### WORK INSTRUCTIONS
Return each line of the entries that mentions the word "ordinateurs".

(Stored data entries)
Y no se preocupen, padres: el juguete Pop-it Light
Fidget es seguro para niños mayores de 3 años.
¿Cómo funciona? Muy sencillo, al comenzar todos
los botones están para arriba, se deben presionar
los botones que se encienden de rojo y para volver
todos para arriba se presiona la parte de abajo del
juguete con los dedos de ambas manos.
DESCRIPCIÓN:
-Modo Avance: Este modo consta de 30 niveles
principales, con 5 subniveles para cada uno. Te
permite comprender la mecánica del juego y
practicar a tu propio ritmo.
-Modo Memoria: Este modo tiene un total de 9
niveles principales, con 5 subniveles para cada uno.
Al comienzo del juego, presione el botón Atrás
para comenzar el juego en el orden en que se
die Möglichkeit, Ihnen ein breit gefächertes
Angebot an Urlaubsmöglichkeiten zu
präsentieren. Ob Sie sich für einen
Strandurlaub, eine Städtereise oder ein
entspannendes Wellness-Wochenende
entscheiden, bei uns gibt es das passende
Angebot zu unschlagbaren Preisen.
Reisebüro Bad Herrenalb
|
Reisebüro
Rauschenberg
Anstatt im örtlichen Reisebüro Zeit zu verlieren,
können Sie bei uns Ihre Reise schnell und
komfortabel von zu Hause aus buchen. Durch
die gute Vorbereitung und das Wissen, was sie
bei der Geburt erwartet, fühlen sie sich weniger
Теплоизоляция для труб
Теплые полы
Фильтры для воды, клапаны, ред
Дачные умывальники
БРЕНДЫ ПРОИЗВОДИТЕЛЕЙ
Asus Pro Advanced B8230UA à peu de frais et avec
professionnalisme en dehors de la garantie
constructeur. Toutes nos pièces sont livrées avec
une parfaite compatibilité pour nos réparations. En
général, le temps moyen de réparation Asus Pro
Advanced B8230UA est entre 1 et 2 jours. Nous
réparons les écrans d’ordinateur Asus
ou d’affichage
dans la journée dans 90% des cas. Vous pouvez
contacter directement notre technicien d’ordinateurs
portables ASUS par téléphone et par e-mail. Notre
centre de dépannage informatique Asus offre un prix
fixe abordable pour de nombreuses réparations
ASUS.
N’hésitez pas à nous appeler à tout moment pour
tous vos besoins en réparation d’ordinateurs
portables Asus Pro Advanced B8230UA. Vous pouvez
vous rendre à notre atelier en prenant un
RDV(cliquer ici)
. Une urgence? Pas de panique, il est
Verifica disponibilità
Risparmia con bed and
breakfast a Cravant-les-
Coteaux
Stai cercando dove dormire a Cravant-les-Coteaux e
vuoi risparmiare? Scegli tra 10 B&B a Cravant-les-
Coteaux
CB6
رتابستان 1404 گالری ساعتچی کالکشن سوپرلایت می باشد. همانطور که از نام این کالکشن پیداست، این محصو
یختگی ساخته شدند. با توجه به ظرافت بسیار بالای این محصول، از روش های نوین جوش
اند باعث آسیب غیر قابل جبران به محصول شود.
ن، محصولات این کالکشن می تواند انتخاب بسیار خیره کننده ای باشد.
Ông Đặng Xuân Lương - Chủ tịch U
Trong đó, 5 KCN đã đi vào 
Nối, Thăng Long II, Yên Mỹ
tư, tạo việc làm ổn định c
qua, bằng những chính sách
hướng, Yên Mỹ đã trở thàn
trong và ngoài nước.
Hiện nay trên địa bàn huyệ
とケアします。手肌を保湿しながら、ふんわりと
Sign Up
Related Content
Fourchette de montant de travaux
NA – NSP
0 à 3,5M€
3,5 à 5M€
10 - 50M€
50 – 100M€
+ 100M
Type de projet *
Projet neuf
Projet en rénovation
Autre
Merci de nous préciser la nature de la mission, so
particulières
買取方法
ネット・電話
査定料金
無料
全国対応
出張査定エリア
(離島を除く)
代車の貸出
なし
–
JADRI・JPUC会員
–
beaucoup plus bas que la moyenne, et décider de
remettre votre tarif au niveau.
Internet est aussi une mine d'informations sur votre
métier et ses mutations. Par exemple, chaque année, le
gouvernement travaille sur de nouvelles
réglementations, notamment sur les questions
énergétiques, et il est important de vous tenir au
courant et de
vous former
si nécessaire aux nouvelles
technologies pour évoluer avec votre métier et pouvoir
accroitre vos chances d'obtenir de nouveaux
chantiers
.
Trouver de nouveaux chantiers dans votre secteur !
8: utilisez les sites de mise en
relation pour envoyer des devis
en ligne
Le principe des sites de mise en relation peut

### ANSWER SPACE
contacter directement notre technicien d’ordinateurs
tous vos besoins en réparation d’ordinateurs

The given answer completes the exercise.